Required action: Copy the records word for word, starting at the line containing "Considering only how" and ending at the line containing "Answer: approximately 90° to". Leave out the pictures.
+--
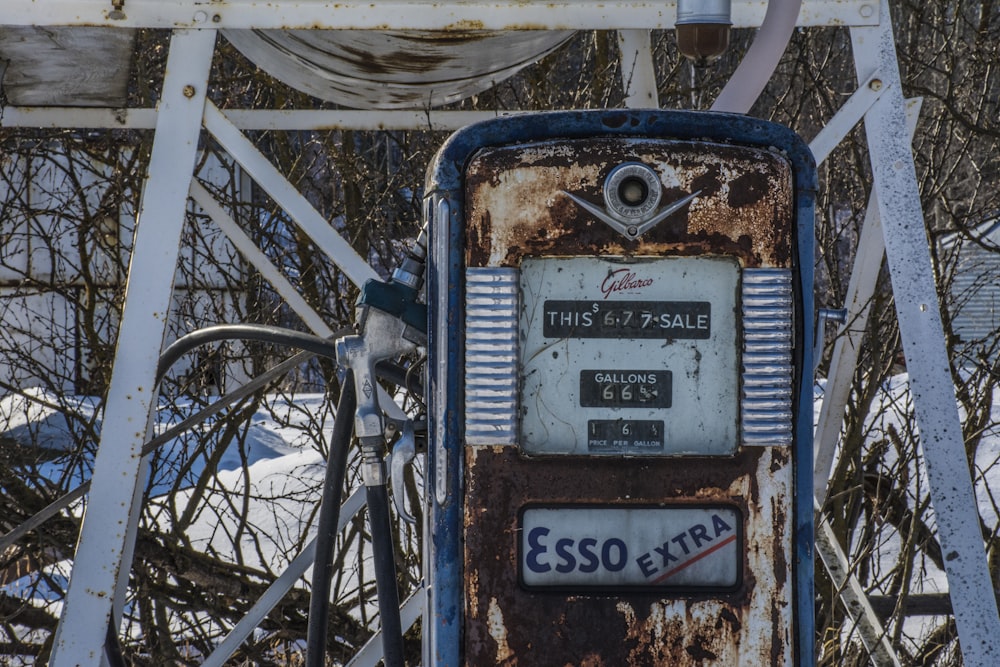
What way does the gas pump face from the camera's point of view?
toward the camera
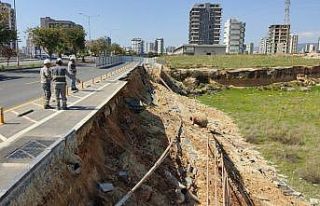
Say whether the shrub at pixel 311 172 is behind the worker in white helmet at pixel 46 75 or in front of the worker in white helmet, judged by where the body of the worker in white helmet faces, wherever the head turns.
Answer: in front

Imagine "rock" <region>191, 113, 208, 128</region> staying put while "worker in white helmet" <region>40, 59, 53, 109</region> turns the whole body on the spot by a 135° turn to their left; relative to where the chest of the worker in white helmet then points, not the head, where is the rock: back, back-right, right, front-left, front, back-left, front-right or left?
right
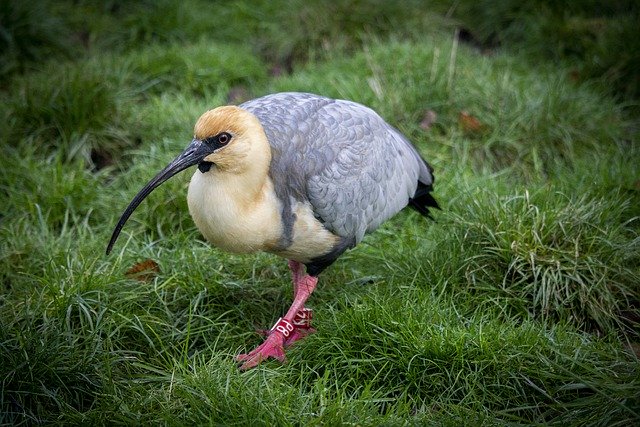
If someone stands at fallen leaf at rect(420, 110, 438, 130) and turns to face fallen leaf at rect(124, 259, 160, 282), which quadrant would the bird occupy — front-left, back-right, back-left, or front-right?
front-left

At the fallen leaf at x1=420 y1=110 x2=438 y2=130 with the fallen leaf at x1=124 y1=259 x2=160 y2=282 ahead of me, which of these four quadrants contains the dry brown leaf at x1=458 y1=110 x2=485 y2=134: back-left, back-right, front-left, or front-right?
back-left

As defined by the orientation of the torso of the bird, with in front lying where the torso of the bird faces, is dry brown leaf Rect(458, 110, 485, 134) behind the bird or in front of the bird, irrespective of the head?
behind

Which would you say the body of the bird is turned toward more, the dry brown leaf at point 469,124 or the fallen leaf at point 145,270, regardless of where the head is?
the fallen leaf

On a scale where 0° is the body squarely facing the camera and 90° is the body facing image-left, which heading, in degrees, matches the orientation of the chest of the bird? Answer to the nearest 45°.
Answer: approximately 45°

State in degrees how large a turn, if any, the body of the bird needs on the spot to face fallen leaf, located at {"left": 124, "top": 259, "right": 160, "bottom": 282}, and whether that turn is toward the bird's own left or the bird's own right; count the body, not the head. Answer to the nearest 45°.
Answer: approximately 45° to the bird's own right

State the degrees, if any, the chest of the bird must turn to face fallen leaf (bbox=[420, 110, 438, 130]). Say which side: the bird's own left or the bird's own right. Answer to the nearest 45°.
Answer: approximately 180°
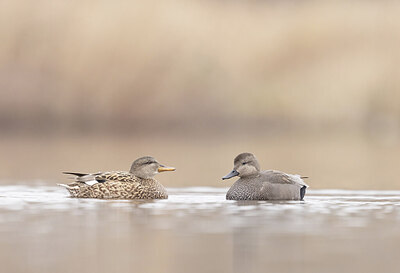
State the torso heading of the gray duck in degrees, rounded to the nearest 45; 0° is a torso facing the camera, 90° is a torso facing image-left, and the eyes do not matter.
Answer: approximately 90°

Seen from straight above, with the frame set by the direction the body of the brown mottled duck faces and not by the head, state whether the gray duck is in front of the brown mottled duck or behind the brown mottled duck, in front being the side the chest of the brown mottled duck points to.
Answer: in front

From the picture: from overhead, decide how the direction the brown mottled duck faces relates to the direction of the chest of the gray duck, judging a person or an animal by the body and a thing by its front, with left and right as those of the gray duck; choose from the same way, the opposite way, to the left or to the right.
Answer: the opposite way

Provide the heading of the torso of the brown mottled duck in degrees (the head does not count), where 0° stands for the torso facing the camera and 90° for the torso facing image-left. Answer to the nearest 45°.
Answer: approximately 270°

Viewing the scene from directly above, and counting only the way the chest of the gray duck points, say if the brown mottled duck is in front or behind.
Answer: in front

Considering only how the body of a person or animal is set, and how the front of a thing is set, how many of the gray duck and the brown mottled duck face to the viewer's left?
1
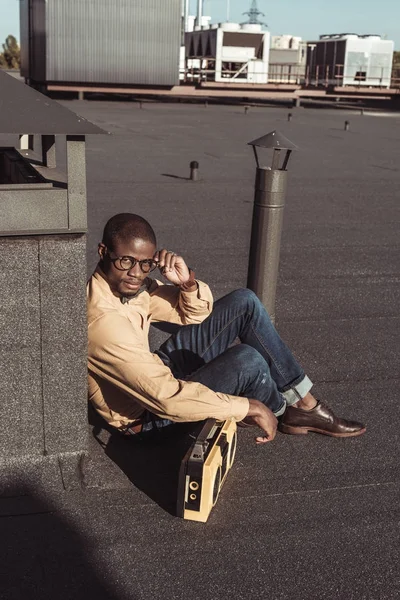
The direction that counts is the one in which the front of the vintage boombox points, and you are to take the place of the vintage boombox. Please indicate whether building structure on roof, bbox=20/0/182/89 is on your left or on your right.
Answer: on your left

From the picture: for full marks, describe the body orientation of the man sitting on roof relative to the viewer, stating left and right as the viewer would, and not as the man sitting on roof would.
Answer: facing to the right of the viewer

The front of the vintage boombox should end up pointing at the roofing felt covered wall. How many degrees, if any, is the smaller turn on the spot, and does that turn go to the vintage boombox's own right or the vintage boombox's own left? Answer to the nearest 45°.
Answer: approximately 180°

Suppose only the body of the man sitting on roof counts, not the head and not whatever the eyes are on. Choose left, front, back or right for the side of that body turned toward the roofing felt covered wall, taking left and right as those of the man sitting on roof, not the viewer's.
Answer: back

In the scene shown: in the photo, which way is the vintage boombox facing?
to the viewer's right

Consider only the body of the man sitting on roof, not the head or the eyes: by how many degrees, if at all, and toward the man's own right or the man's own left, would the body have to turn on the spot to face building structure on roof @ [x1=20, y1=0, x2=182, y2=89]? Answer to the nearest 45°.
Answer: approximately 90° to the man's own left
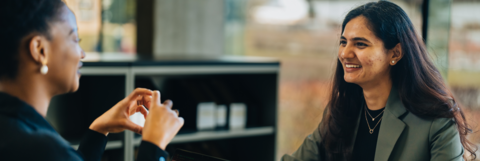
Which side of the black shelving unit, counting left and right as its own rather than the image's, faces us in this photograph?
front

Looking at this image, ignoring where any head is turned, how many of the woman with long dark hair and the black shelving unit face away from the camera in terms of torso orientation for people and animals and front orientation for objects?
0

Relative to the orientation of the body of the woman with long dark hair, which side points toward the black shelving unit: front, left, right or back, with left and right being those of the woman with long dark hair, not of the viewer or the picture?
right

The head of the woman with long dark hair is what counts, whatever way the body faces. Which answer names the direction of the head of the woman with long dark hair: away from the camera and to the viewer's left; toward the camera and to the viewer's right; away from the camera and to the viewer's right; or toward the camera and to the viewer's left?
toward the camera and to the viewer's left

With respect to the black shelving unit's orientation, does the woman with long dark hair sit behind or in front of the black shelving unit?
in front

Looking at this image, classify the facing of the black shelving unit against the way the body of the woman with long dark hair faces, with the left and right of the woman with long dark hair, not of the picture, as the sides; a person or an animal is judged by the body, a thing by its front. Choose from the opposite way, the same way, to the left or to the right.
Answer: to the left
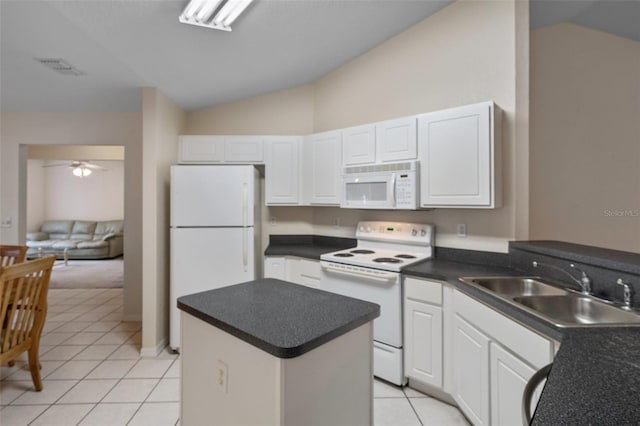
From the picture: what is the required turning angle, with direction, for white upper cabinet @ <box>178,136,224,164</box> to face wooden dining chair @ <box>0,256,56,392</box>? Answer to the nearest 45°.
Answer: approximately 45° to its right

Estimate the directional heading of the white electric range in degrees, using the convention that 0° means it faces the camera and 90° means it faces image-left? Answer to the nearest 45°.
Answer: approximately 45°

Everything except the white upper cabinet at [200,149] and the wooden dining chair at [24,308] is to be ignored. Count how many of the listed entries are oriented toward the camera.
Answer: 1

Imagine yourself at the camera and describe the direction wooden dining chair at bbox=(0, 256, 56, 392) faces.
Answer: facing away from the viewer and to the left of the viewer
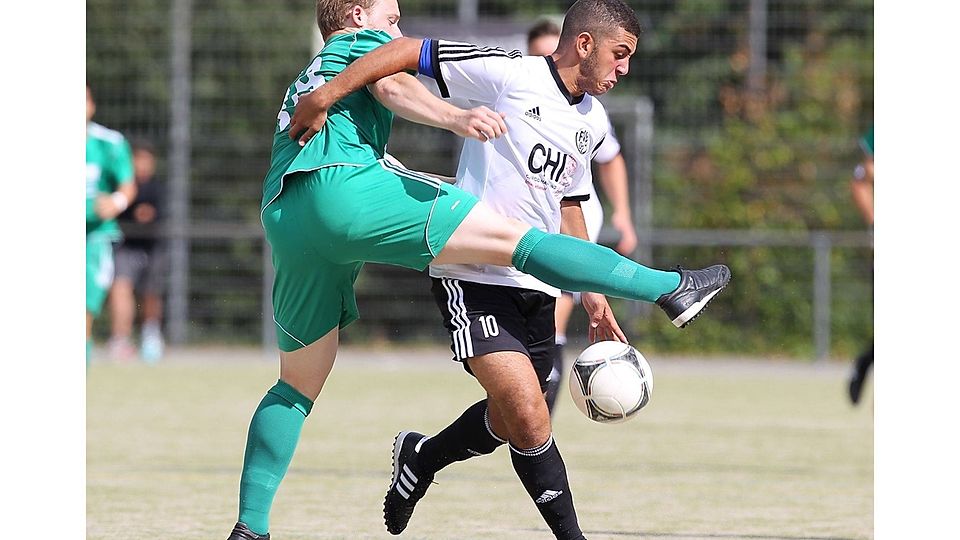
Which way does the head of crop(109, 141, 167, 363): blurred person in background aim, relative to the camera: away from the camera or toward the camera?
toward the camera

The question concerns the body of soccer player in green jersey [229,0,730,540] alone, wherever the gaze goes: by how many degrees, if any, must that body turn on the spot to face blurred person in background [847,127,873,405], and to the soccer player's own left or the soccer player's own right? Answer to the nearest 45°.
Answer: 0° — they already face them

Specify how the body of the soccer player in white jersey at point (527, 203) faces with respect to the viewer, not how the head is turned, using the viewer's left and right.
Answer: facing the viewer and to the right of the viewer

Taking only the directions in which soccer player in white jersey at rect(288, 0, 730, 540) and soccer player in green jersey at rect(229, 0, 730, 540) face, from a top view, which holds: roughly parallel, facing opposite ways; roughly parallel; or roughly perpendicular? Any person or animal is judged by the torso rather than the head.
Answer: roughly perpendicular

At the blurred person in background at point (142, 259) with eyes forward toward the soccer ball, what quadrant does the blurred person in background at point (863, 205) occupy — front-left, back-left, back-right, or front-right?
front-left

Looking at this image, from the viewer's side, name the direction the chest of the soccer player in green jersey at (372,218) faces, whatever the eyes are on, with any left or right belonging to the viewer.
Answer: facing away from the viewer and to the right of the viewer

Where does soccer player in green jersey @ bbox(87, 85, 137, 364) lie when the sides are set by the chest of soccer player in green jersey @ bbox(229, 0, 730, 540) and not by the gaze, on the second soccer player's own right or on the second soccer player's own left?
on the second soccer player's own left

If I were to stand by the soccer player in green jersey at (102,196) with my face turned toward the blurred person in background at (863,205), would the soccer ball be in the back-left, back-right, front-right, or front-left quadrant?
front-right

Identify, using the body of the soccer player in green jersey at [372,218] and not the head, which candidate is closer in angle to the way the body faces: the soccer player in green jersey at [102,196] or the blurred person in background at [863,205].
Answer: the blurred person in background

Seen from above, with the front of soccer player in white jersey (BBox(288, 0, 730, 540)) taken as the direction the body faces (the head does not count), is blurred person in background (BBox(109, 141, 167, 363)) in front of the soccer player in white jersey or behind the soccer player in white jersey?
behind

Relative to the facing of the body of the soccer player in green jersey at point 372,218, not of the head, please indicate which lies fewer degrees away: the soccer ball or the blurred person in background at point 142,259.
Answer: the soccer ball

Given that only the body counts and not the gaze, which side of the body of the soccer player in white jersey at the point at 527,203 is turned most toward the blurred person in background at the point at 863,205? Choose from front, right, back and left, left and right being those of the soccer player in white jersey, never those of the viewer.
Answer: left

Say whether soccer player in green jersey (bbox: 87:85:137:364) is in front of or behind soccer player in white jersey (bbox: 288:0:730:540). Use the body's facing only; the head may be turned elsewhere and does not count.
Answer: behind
+--
Your response:
Considering only how the body of a person or animal is set, and how the front of a thing is set, how many of the gray duck and the brown mottled duck face to the viewer's left?
1
The direction that counts is the one in which the front of the vintage boombox points, and you are to take the place of the vintage boombox. Please indicate whether building structure on roof, bbox=20/0/182/89 is on your left or on your right.
Answer: on your left

From the picture: for full marks, describe the body orientation of the man sitting on roof relative to the viewer, stating left and right as the viewer would, and not as the man sitting on roof would.
Answer: facing to the right of the viewer

The front of the vintage boombox should end up pointing at the roofing felt covered wall. How many degrees, if any, is the smaller turn on the spot, and does that turn go to the vintage boombox's own right or the vintage boombox's own left? Answer to the nearest 45°.
Answer: approximately 180°

Suppose only the body of the man sitting on roof counts, not the head and not whatever the eyes are on. Choose left, front, back or right for the side of that body turned toward the roofing felt covered wall, taking left and right as those of the man sitting on roof, not the viewer's.
Answer: back

In the scene shown: in the photo, which way is the vintage boombox facing?
to the viewer's right

Consider only the body of the man sitting on roof, not the head or the eyes: by how many degrees, if at all, and toward the man's own right or the man's own left, would the body have to turn on the spot to face building structure on roof @ [x1=20, y1=0, x2=182, y2=89]? Answer to the nearest 45°.
Answer: approximately 90° to the man's own left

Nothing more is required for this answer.